The process of data collection was very tedious and repetitive. After making the initial decision of choosing which genre I was going to collect metadata for and then choosing which authors and which specific works I was going to include in my corpus, the process of downloading and saving the plain text files and then entering the corresponding metadata was very straightforward and simple for the most part. However, I did become frustrated when I could not fill in all of the blanks for the metadata due to a lack of information. I didn’t really encounter many difficulties with the process; I just became frustrated with the tediousness and the repetitiveness of the process. Additionally, the process was very time-consuming, which was more annoying than it was challenging. However, I could see how the time-consuming nature of entering all of the metadata could be very challenging for researchers who are trying to either create or utilize larger corpuses.
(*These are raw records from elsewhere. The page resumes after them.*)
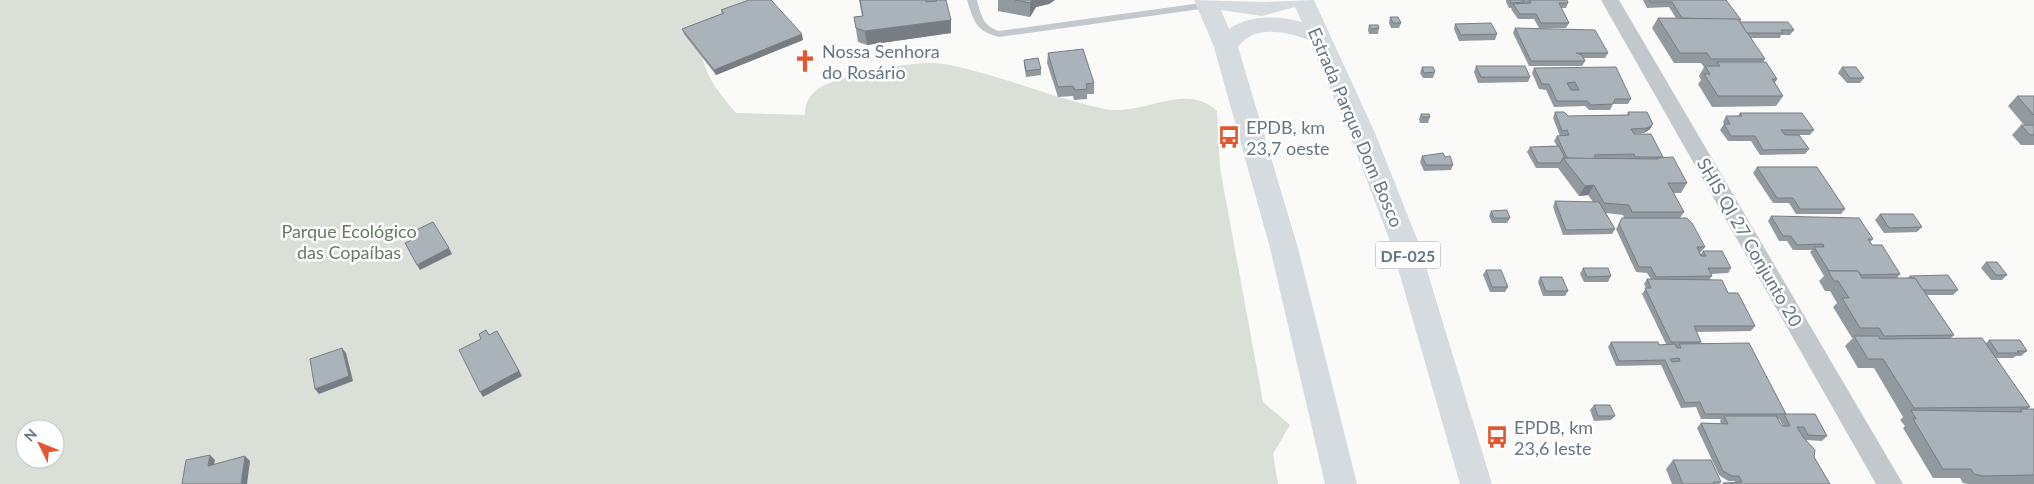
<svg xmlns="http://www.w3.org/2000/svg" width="2034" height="484" viewBox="0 0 2034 484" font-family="Lato,sans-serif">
	<rect width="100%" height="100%" fill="#fafaf8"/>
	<path fill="#dadfd7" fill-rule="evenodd" d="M0,0h761l-60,48c2,26 18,45 35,65l69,2c0,-22 16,-30 36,-36 29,-9 58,-15 89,-16 20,0 40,7 59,12 38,11 77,26 116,34 38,8 80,-28 112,2l3,57 43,234 27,23 -17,29 5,30h-1278zM25,429h30v30h-30z"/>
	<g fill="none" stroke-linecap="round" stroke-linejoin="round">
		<path fill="#c3c8cc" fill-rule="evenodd" d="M967,0h10c4,15 6,26 22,31l209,-29 5,3 -5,3 -209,29c-23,-6 -25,-15 -32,-37z"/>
		<polygon fill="#c3c8cc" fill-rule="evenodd" points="1601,0 1619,0 1903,484 1876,484"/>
		<path fill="#d6dbdf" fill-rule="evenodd" d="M1194,0l68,2 52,-2 61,133 44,111 73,240h-32l-69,-240 -42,-111 -40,-93c-23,-8 -54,-16 -71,7l60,201 59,236h-32l-55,-236 -56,-201zM1295,7l7,15c-24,-6 -51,-8 -73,7l-8,-19 41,6z"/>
	</g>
	<g fill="#929a9f" fill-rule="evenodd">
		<polygon points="859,0 946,0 951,20 951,33 867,45 858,42 854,17 862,16"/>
		<polygon points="998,0 1055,0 1049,4 1036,7 1030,17 998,11"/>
		<polygon points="1506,0 1567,0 1568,3 1566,8 1561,8 1569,23 1566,28 1539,28 1534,19 1518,19 1511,9 1512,8 1509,8 1506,2"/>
		<polygon points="1643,0 1726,0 1741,20 1739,22 1740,22 1794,30 1790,35 1781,35 1780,38 1751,38 1765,59 1763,62 1777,79 1775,83 1783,96 1776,106 1712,107 1698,84 1701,80 1699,76 1704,67 1701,63 1674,63 1652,28 1658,18 1676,18 1669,7 1647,8"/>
		<polygon points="721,10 803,40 716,75 684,34 682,29 722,14"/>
		<polygon points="1390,17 1401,23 1399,28 1391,28 1389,23"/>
		<polygon points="1455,24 1497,34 1495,40 1459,41 1454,29"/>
		<polygon points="1369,25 1379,28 1378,34 1369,34 1368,30"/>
		<polygon points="1515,28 1608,53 1605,58 1584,58 1585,61 1582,66 1529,66 1513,33"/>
		<polygon points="1048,53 1094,83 1094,94 1087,94 1087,99 1074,100 1073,96 1058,97 1047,63"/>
		<polygon points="1024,60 1041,69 1041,75 1026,77 1024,65"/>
		<polygon points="1476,66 1530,77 1528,82 1478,83 1474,72"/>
		<polygon points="1422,67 1435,72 1433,78 1423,78 1420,73"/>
		<polygon points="1842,67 1864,78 1860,83 1847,83 1838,73"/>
		<polygon points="1534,68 1631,99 1628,104 1613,104 1610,110 1589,110 1585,106 1554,107 1546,90 1539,89 1532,73"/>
		<polygon points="2017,96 2034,96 2034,145 2021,145 2012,135 2021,125 2024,125 2008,106"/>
		<path d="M1555,112l13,4 59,-1 1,-3 22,17 -6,4 -10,1 29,23 24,26 -6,10h-7l10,19 -4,6 25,29 -4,5h-1l1,2 2,-3 28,17 -3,5 -17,1 1,2 -3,4 19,13 27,33 -4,5 -55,1 5,10 -1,1 86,71 41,22 -5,5 -16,-1 8,17 16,27h-107l12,-2v-1h-7l-9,-6 -22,-47 4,-5 20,1 -1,-3 1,-2h-20l-5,-12 -15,1 -20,-43 -45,1 -8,-19 3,-5 48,3 7,-1 -24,-50 4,-6 -2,-4 3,-5h4l-4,-6 -11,-1 -20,-43 6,-11h2l-1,-3 -17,-2 9,16 -3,5 -49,1 -10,-28 2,-6 38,1 -5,-7 -9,1 -21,-28h-22l-9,-16 3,-5 27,-1 -3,-5 3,-5h3l-7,-18zM1778,419h1l4,7h-1z"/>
		<polygon points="1740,113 1814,130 1810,135 1799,135 1809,149 1805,154 1760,155 1751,141 1728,141 1720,130 1724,124 1723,122 1726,116 1738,116"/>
		<polygon points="1421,114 1430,117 1428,123 1420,123 1419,119"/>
		<polygon points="1422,156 1445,157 1453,165 1451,170 1424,171 1420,162"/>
		<polygon points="1757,167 1845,209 1841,214 1796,214 1789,203 1773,203 1753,173"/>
		<polygon points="1491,211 1510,218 1507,223 1492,223 1489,216"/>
		<polygon points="1880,214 1922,227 1917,232 1884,233 1875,220"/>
		<polygon points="1771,216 1873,239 1870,242 1872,245 1900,274 1897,278 1907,278 1910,276 1958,290 1953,295 1927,295 1954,335 1950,339 1986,343 1989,340 2027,351 2021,356 2016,356 2013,358 1996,358 2030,407 2027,409 2034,409 2034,484 1969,484 1963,483 1960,478 1933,478 1903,428 1905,426 1900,420 1903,417 1874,368 1858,368 1845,346 1853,338 1852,338 1833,307 1837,303 1830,291 1825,291 1819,281 1824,276 1810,252 1812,250 1793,250 1787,241 1779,241 1768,221"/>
		<polygon points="1986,262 2007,275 2002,280 1991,280 1981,268"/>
		<polygon points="1583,268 1611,276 1608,282 1584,282 1580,274"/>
		<polygon points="1486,270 1508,287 1505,292 1490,292 1483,275"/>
		<polygon points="1540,277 1568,291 1565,296 1543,296 1538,282"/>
		<polygon points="1594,405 1615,416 1611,420 1594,421 1590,410"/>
		<polygon points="1673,460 1721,482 1719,484 1672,484 1666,469"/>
	</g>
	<g fill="#777d82">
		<polygon points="1032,0 1055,0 1049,4 1036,7 1030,17 1030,3"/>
		<polygon points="951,20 951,33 867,45 865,31"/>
		<polygon points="802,34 803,40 716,75 714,70"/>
		<polygon points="1653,124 1650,129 1644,133 1647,128"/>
		<polygon points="1594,185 1588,195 1579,196 1585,186"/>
		<polygon points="449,248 452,254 420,270 417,265"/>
		<polygon points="497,331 522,376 483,397 480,392"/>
		<polygon points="342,348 346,353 353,381 319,394 315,389"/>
		<polygon points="210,455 215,460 213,470 208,466"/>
		<polygon points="245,456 250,461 247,484 241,484"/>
	</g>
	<g fill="#aab3b9" stroke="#777d82" fill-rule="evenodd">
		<polygon points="749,0 771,0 802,34 714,70 682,29 724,13 721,10"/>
		<polygon points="860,0 926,0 926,2 937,1 936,0 946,0 951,20 865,31 856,28 854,17 863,16"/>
		<polygon points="1015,0 1032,0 1030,3"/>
		<polygon points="1510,0 1523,0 1524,2 1511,3"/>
		<polygon points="1529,0 1567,0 1568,3 1559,3 1569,23 1541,23 1536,14 1520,14 1513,4 1531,3"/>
		<polygon points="1649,0 1726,0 1741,20 1682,18 1672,2 1650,2"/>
		<polygon points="1390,17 1398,17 1401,23 1393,23"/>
		<polygon points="1658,18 1738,19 1765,59 1711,59 1707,53 1680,53"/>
		<polygon points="1740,22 1788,22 1794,30 1781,30 1783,33 1747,33"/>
		<polygon points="1491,23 1497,34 1461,35 1455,24"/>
		<polygon points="1369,25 1378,25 1379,28 1371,29"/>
		<polygon points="1515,28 1595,30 1608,53 1576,53 1582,55 1585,61 1531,61"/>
		<polygon points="1083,49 1094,83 1086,84 1087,89 1075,90 1073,86 1058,87 1048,53"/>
		<polygon points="1038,58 1041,69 1026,71 1024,60"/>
		<polygon points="1717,62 1766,62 1777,79 1772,79 1783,96 1718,96 1704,74 1710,74 1705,66 1720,66"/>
		<polygon points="1476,66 1525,66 1530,77 1481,77"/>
		<polygon points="1422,67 1433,67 1435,72 1424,73"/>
		<path d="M1616,67l15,32h-16l-2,5 -22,1 -4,-4h-30l-8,-17h-7l-8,-16zM1575,82l4,8h-8l-4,-7z"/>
		<polygon points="1842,67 1856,67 1864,78 1850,78"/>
		<polygon points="2017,96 2034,96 2034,115"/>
		<polygon points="1555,112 1564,112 1568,116 1629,115 1628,112 1647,112 1653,124 1647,128 1631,129 1634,134 1651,134 1663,157 1635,157 1634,154 1594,155 1596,159 1567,158 1557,136 1569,135 1567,130 1562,131"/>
		<polygon points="1740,113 1802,113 1814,130 1781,130 1785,135 1799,135 1809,149 1763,150 1755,136 1731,136 1724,124 1730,124 1726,116 1742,116"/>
		<polygon points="1421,114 1429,114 1430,117 1422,117"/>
		<polygon points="2021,125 2034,125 2034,135 2030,135"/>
		<polygon points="1559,146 1565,158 1563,158 1560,163 1538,163 1530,147"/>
		<polygon points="1443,153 1445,157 1450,156 1453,165 1426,165 1422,156"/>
		<polygon points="1673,157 1687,183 1668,183 1684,212 1632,212 1629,205 1604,203 1594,185 1585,186 1563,158 1658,159 1657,158"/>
		<polygon points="1757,167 1817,167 1845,209 1800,209 1793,198 1777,198"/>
		<polygon points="1555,201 1599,202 1615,229 1566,230"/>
		<polygon points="1507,210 1510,218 1494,218 1491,211"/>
		<polygon points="1880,214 1913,214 1922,227 1889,228"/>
		<polygon points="1771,216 1859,218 1873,239 1868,239 1872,245 1882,245 1900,274 1861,275 1858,271 1829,271 1814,247 1824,247 1823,244 1797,245 1791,236 1783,236"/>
		<polygon points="1622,218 1687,218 1692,223 1705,247 1697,247 1701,256 1706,256 1703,251 1722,251 1731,268 1708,268 1712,276 1656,277 1651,267 1639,267 1619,224"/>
		<polygon points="433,222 449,248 417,265 405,243 416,238 412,232"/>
		<polygon points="1986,262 1997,262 2007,275 1996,275"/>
		<polygon points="1583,268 1608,268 1611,276 1587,277"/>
		<polygon points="1486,270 1501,270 1508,287 1492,287"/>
		<polygon points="1828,271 1858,271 1862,278 1915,278 1954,335 1884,336 1879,328 1860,328 1842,298 1849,298 1838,281 1834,281"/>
		<polygon points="1948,275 1958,290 1923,290 1915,278 1912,278 1910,276"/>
		<polygon points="1540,277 1562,277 1568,291 1546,291"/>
		<polygon points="1647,279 1722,280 1728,293 1738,293 1755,326 1694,326 1701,342 1671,342 1645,288 1651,288"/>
		<polygon points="486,330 489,335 497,331 519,371 480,392 459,350 481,339 479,334"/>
		<polygon points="1854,336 1879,336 1880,339 1982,338 2030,407 1914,408 1883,359 1868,359"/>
		<polygon points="1989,340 2020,340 2027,351 2017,351 2019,353 1998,353"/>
		<path d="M1611,342h47l1,3 16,-1 2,4h4l-2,-4 70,-1 37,71h-81l-5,-12 -15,1 -20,-43 -46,1zM1679,358l1,3 -8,1 -2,-3z"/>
		<polygon points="342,348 349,376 315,389 310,359"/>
		<polygon points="1594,405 1610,405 1615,416 1598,416"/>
		<polygon points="2020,409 2034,409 2034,475 1983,476 1974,474 1971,469 1943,469 1913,419 1916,419 1911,410 2022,412"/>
		<polygon points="1784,414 1815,414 1827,436 1808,435 1804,427 1797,427 1803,437 1815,450 1814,457 1830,484 1723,484 1723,483 1742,482 1739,476 1732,476 1723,471 1701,423 1728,424 1724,416 1776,416 1782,426 1790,426"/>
		<polygon points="210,455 208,466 245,456 241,484 182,484 186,460"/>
		<polygon points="1673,460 1711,460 1721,482 1713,482 1714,484 1683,484"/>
	</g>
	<defs>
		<symbol id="church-bare" viewBox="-9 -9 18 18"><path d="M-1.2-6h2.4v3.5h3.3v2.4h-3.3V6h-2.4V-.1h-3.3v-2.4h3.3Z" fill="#e4572e" stroke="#fff" stroke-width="2.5" paint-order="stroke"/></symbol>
		<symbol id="bus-bare" viewBox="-9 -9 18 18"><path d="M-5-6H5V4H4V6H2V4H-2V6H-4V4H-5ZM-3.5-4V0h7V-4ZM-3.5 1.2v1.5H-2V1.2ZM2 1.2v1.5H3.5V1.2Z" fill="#e4572e" stroke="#fff" stroke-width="2.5" paint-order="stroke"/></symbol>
	</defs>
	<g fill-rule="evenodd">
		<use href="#church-bare" x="789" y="45" width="32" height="32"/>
		<use href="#bus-bare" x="1213" y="121" width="32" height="32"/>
		<use href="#bus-bare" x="1481" y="421" width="32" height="32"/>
	</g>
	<g text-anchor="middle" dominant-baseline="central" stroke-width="5" stroke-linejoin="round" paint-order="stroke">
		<rect fill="#fff" stroke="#939fa8" stroke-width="1" x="1375.5" y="241.5" width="65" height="27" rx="4"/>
		<g font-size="16" font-weight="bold" fill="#657683">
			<text x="1408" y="255">DF-025</text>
		</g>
		<g font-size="18" fill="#657683" stroke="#fff" text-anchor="start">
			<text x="822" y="51">Nossa Senhora<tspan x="822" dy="21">do Rosário</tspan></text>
			<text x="1246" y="127">EPDB, km<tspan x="1246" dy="21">23,7 oeste</tspan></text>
			<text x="1514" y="427">EPDB, km<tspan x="1514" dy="21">23,6 leste</tspan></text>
		</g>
		<g font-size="18" fill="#657683" stroke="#fff">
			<text transform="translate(1356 127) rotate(67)">Estrada Parque Dom Bosco</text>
			<text transform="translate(1750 242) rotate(60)">SHIS QI 27 Conjunto 20</text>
		</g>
		<g font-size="18" fill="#687a64" stroke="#fff">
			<text x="349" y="231">Parque Ecológico<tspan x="349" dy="21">das Copaíbas</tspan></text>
		</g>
	</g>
	<g transform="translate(40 444) rotate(313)"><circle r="24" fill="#ffffff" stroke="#c1c8cd"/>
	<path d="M0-4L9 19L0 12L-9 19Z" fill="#e4572e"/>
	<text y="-8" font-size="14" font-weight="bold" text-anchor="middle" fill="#657683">N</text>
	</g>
</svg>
Even though I encountered few challenges during the process of this data collection, I would think that researchers collecting literary data would encounter similar challenges and also challenges that I didn’t encounter because of the small sample of literary data that I collected. For example, I would assume that researchers trying to compile literary data would encounter challenges when they could not fill in all of the metadata fields due to a lack of information. Just because a researcher cannot find certain literary data, does not necessarily mean that that data does not exist. For researchers who are not compiling literary data but who are simply trying to utilize literary data, having incomplete fields in the metadata would limit researchers in their work—inhibiting them from perhaps fully understanding certain aspects of literature.

I think Matthew Jockers in his “Orphans” chapter of his Macroanalysis: Digital Methods and Literary History further explains the challenges and difficulties concerning the collecting and utilizing of literary data as he says, “The sad result of this legal wrangling is that scholars wishing to study the literary record at scale are forced to ignore almost everything that has been published since 1923. This is the equivalent of telling an archaeologist that he cannot explore in the Fertile Crescent” (175). This “legal wrangling” that Jockers is referring to is the limits that are put on literary researchers because of modern copyright law in the U.S.. According to this law, almost all literary texts published prior to 1923 are considered to be a part of the public domain, which means that they are no longer under their original copyrights. This is great and all because texts published prior to 1923 can be downloaded and shared in ways that allow their metadata to be used and studied, but also shared. However, because U.S. Copyright Law puts so many limitations on texts published after 1923, the research that can be done is super restricted because those texts cannot be downloaded and shared in ways that allow for the full utilization or study of those texts. Like Jockers says, “This is the equivalent of telling an archaeologist that he cannot explore in the Fertile Crescent” (175).